Tasks to perform
A - Answer these questions using the passage on emissions during the pandemic.
(i) Satellite photos of which places are said to show no smog?
(ii) Which year may turn out to be the year of peak emissions?
(iii) What side of clean-energy developments can be pushed forward while people are locked down?
B - Rewrite the passage on emissions during the pandemic between "One of the few" and "is noticeably cleaner.", inclusive, substituting "visibly" for "noticeably".

Passage for review
● ● ● ●
One of the few good news stories in recent weeks has been the reduction in carbon emissions and pollution, exemplified by the smog-free satellite photos we have seen of China and Northern Italy. The air in Bristol, along with other UK cities, is noticeably cleaner.
This has led to thinking about how the pandemic may lead to progress in the fight against the climate emergency. Humanity is united against a common enemy and after the virus is defeated we must turn our attention to the climate crisis enemy. If clean-energy projects can be kept moving throughout the crisis, while fossil industries are more heavily impacted and move backwards, then it may be that clean energy rebounds strongly and we find that 2019 was the year of peak emissions. I am certainly seeing an increase in work on the development of clean energy projects, with the legal side of the developments being an aspect that can be pushed forward while people are locked-down.
● ● ● ●
[Collected data entries]
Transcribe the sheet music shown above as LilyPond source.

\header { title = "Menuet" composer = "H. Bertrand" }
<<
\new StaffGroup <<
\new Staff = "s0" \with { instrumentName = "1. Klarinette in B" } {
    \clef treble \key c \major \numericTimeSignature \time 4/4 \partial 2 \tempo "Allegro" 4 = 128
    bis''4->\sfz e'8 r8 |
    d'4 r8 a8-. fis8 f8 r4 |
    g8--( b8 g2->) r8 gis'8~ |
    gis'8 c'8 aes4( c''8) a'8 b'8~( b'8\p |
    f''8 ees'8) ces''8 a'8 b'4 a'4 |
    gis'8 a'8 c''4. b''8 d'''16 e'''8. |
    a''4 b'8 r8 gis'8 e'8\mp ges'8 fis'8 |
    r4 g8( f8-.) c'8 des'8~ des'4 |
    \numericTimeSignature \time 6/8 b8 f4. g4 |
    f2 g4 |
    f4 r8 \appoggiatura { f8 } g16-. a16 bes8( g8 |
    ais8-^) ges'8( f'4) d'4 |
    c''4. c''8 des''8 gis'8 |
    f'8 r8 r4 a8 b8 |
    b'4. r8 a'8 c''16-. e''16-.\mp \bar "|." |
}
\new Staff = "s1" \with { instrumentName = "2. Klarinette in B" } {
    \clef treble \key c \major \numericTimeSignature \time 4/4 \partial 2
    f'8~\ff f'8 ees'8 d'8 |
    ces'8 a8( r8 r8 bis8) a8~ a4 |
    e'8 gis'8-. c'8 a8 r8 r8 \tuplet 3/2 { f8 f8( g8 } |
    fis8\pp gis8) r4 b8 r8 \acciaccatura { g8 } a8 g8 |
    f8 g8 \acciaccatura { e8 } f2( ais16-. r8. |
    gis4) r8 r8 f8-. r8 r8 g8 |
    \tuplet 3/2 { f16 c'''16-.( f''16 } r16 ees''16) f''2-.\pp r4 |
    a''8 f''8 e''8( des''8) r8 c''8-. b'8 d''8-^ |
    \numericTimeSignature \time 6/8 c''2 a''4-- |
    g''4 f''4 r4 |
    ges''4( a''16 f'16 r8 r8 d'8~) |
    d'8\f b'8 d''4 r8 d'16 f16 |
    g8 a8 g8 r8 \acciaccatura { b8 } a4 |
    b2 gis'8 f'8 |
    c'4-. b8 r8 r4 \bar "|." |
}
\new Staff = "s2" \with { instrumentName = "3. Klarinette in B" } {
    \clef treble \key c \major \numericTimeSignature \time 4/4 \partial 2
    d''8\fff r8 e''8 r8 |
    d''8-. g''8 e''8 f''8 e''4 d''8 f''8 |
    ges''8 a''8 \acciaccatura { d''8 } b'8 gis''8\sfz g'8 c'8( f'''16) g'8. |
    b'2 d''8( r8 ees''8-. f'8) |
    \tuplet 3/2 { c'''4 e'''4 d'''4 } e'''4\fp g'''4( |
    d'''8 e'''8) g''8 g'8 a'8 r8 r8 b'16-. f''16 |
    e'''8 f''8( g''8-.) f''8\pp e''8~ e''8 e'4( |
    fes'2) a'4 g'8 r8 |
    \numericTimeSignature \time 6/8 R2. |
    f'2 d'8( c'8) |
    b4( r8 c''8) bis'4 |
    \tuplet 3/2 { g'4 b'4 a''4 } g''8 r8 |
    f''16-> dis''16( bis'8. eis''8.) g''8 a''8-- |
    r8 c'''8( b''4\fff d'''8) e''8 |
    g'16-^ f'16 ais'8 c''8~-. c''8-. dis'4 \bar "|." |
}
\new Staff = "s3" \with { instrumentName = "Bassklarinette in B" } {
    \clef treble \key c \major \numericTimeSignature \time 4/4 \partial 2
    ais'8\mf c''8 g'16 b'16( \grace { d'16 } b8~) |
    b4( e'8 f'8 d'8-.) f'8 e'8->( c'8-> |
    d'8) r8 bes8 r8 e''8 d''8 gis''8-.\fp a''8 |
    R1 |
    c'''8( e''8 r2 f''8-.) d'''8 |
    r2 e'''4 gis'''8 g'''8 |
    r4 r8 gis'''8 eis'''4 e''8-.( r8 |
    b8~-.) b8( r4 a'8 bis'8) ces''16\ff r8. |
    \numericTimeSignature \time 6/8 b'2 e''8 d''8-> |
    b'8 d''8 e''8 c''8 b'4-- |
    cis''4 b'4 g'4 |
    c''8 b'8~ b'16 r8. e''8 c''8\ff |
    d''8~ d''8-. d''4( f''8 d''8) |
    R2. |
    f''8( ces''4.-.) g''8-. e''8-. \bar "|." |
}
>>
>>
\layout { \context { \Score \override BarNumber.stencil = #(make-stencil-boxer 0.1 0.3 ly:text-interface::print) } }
● ● ● ●
Your responses
A -
(i) China and Northern Italy
(ii) 2019
(iii) The legal side

B -
One of the few good news stories in recent weeks has been the reduction in carbon emissions and pollution, exemplified by the smog-free satellite photos we have seen of China and Northern Italy. The air in Bristol, along with other UK cities, is visibly cleaner.